▶ _What to work on_
If a line in the entries below includes "camera", pick it out and copy it.

[Saved entries]
+ + + + +

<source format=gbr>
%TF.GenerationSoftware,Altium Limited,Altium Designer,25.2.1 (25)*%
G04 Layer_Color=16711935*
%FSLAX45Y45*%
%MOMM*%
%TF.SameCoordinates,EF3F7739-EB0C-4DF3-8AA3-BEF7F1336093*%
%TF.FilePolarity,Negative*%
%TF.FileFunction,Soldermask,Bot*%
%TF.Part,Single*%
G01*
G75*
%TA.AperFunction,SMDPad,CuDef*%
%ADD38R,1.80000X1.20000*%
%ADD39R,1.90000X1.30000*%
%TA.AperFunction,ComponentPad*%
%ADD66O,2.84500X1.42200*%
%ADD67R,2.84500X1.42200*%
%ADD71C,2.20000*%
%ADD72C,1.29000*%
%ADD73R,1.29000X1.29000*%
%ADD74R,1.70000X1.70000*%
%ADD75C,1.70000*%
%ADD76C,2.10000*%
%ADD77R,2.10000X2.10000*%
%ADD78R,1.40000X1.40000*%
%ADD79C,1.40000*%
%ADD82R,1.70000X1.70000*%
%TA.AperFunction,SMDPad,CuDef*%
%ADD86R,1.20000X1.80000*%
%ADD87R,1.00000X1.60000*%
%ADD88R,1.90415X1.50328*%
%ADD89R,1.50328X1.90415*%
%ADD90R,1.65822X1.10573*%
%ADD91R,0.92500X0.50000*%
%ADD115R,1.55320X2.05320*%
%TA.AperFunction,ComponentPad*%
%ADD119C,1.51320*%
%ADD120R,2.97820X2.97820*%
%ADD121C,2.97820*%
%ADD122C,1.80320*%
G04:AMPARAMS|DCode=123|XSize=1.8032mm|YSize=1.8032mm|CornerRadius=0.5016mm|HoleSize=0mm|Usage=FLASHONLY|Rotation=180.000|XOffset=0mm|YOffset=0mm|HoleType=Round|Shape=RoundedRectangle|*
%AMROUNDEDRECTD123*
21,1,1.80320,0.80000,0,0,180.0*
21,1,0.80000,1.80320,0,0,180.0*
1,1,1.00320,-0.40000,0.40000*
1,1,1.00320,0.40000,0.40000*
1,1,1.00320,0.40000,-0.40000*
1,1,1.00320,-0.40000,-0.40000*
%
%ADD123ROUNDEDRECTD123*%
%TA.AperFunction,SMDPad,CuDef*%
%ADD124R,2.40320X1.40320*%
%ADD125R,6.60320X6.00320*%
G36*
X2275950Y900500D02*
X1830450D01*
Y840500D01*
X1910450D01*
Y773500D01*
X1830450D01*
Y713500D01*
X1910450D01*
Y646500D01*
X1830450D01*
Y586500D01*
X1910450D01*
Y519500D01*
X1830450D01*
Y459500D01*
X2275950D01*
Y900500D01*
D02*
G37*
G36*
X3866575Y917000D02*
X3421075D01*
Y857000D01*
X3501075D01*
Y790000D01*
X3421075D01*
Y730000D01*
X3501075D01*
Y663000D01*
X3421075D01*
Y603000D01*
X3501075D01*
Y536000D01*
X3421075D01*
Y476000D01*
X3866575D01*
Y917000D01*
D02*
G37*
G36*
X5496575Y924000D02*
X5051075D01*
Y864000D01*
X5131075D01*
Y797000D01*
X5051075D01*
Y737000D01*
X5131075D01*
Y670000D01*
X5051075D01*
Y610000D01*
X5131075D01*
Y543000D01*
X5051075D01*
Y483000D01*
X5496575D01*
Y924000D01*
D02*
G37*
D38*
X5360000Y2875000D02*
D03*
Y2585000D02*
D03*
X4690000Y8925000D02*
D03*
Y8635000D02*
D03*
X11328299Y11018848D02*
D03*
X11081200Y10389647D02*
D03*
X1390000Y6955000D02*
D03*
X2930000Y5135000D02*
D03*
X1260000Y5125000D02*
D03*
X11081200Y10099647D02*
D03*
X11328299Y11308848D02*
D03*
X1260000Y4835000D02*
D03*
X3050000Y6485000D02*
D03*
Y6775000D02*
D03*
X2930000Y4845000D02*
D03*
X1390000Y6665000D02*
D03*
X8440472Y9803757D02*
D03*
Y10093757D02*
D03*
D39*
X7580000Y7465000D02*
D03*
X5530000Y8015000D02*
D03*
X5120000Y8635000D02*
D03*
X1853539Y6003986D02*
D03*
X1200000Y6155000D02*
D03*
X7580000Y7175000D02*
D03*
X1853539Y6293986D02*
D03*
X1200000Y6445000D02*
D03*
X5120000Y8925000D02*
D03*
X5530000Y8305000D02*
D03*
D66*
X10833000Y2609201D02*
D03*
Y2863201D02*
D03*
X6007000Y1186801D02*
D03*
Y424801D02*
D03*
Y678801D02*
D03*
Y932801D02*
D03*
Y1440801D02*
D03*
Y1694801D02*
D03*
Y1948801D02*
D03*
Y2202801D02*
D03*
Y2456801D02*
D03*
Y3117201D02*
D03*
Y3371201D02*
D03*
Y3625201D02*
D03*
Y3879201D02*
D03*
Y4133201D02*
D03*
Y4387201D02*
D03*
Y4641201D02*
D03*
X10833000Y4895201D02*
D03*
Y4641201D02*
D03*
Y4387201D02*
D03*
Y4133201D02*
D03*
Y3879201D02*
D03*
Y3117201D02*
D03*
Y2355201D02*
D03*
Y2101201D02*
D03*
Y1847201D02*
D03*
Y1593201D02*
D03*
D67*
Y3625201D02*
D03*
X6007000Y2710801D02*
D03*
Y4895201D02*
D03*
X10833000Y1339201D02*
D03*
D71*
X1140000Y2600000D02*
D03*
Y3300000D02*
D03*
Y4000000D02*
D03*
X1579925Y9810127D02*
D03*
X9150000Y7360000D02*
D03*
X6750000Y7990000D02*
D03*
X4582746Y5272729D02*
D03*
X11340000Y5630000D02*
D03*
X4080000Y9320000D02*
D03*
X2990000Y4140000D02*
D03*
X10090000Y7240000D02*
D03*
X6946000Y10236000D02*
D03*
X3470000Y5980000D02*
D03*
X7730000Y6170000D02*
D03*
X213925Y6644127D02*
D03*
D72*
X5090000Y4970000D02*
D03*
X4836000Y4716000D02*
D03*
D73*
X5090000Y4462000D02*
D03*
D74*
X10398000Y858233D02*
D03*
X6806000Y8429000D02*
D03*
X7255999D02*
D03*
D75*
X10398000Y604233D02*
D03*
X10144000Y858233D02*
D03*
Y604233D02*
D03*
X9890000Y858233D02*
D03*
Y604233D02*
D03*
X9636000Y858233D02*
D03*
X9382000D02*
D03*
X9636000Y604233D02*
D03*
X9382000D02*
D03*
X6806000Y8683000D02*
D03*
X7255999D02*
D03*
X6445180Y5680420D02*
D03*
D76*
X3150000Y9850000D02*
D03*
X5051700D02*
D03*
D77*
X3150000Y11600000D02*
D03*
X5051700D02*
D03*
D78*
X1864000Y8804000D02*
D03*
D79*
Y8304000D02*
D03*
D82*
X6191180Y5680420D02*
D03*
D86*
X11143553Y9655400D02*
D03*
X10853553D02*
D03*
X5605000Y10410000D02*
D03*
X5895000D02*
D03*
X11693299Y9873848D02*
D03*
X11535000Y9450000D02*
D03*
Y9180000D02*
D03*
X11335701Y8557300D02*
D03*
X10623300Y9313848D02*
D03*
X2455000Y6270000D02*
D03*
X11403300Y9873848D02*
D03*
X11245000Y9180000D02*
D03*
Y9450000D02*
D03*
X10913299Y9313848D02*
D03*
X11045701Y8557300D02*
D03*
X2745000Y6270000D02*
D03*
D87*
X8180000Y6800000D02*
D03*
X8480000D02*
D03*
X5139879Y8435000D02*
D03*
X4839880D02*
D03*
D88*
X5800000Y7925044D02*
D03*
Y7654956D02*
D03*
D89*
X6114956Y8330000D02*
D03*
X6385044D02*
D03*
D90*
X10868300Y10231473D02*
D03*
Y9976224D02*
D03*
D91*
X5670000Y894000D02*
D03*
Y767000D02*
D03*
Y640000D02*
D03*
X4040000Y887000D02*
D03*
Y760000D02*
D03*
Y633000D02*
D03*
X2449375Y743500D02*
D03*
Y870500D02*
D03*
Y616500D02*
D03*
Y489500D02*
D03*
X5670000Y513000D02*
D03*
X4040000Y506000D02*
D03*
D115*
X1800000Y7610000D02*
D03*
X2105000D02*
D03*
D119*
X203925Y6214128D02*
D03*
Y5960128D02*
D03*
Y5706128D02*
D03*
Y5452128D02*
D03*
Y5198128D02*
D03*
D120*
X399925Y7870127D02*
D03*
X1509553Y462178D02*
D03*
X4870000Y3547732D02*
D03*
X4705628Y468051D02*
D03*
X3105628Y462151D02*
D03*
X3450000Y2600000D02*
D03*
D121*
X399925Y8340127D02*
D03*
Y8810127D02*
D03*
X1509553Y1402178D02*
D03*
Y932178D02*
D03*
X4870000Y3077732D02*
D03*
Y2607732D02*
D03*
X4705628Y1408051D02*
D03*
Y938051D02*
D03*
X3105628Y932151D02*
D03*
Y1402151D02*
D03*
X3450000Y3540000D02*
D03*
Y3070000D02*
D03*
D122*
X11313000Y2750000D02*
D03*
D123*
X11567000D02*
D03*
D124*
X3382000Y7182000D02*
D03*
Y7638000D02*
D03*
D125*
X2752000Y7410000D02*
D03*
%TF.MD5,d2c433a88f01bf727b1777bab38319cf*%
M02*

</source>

+ + + + +

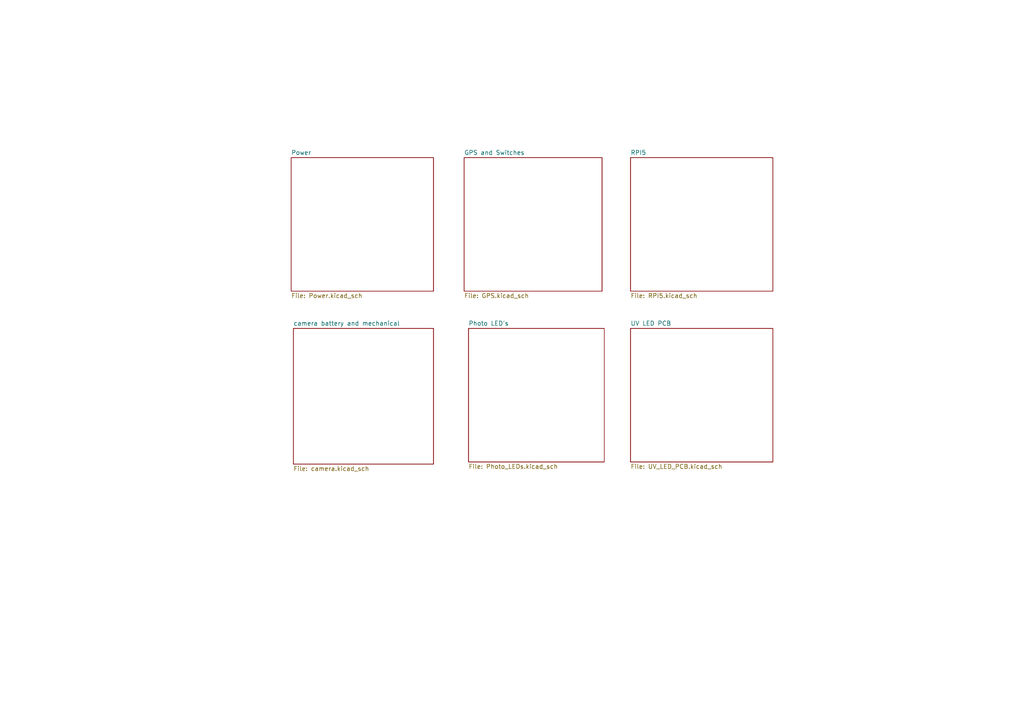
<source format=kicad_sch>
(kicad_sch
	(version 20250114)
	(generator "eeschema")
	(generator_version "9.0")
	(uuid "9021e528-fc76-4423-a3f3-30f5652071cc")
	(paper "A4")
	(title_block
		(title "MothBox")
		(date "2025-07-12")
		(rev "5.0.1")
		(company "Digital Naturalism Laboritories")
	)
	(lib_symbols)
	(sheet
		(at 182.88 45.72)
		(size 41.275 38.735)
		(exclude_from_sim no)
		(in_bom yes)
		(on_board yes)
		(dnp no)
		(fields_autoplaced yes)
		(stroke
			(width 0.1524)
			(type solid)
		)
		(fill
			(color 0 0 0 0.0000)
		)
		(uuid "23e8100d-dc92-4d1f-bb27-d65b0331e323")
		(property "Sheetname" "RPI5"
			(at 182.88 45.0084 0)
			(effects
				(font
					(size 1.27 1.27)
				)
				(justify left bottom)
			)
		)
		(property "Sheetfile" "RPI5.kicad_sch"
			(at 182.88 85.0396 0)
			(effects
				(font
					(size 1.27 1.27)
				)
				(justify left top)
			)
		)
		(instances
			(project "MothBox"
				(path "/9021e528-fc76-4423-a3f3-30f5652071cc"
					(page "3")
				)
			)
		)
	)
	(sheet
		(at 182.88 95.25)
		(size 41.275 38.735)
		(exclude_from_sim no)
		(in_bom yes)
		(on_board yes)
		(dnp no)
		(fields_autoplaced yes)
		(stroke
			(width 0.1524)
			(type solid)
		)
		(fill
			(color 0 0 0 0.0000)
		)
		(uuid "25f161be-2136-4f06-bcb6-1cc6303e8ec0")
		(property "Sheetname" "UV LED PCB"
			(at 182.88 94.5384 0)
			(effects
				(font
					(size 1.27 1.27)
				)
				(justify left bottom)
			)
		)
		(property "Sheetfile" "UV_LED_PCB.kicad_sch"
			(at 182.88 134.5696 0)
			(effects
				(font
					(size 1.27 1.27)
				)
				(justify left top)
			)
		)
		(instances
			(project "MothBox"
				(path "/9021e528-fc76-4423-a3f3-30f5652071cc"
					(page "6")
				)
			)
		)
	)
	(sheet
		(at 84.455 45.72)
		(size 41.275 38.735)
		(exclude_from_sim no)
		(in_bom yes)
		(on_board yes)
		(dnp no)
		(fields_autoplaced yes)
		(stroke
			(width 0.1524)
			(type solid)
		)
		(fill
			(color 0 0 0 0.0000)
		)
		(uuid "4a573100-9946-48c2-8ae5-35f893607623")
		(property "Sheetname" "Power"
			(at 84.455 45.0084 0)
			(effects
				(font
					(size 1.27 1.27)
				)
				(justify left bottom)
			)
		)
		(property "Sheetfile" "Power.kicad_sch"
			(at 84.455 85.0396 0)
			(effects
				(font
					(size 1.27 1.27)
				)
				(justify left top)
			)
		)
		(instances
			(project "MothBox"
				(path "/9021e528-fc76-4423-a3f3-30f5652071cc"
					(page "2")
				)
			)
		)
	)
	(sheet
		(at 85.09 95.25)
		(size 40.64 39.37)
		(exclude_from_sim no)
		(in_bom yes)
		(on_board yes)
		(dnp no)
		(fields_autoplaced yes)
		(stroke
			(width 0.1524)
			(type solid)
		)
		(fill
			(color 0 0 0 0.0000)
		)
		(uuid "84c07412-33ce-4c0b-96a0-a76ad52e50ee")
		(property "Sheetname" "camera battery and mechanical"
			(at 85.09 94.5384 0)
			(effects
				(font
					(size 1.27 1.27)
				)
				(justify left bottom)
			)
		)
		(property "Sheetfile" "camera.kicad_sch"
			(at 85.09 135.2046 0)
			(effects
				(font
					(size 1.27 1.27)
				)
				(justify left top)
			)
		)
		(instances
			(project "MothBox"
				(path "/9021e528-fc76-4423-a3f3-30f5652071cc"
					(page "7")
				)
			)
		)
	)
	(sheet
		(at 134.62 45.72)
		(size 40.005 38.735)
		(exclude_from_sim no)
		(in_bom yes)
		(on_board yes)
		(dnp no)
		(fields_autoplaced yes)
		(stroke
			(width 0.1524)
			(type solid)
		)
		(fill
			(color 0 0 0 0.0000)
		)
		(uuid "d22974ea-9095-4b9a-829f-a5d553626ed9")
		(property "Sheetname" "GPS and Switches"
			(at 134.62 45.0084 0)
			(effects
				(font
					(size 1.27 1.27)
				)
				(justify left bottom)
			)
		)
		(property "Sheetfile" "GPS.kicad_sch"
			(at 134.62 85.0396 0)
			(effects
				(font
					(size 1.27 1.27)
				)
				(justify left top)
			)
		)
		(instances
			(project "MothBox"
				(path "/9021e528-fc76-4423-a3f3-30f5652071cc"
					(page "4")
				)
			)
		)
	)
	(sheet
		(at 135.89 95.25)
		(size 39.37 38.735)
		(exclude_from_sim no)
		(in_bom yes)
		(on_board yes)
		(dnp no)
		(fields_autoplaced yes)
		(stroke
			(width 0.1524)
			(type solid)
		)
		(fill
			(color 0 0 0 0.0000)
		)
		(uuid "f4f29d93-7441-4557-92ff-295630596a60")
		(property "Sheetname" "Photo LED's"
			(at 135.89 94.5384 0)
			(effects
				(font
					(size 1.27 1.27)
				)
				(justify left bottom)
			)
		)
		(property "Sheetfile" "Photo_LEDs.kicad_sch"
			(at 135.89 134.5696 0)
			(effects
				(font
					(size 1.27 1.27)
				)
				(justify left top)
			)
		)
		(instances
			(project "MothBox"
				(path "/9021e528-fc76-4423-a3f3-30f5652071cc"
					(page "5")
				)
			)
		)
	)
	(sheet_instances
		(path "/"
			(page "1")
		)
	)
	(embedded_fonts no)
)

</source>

+ + + + +

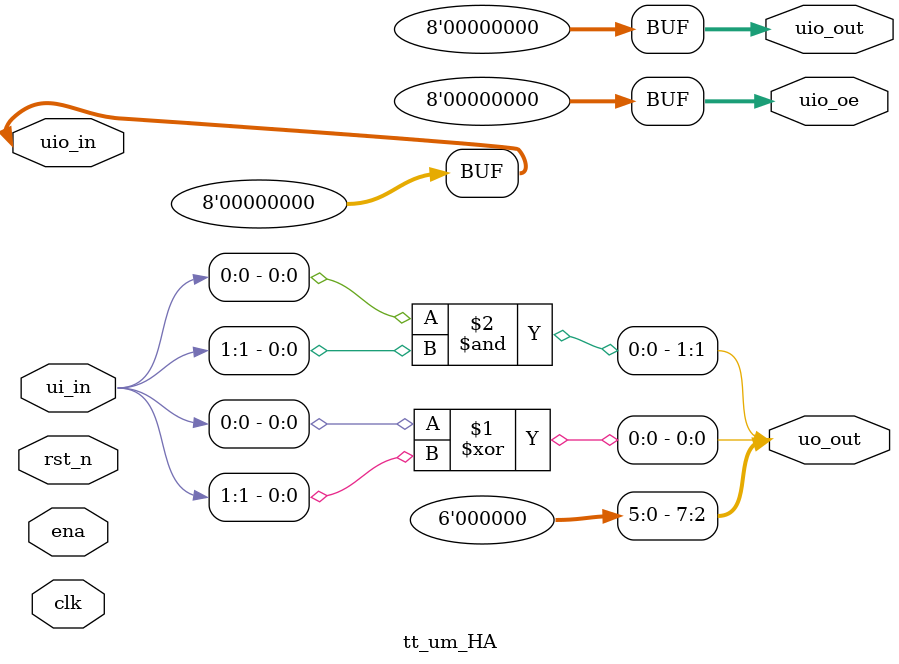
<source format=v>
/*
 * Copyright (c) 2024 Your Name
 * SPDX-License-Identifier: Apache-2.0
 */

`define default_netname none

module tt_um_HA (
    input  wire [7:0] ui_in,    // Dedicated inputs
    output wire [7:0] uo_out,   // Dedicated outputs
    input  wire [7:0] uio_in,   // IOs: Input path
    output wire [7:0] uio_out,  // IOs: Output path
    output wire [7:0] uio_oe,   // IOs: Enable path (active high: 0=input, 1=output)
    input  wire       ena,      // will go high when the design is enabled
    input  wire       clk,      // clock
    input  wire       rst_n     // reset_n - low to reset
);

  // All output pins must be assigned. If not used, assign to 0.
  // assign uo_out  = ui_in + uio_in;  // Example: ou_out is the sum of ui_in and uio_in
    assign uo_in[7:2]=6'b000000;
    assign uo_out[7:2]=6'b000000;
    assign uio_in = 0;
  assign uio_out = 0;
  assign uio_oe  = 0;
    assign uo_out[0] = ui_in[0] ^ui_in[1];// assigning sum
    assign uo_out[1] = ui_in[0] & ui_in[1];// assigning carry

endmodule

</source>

+ + + + +

▶ _Solution_
		(property "Sheetname" "camera battery and mechanical"
		(property "Sheetfile" "camera.kicad_sch"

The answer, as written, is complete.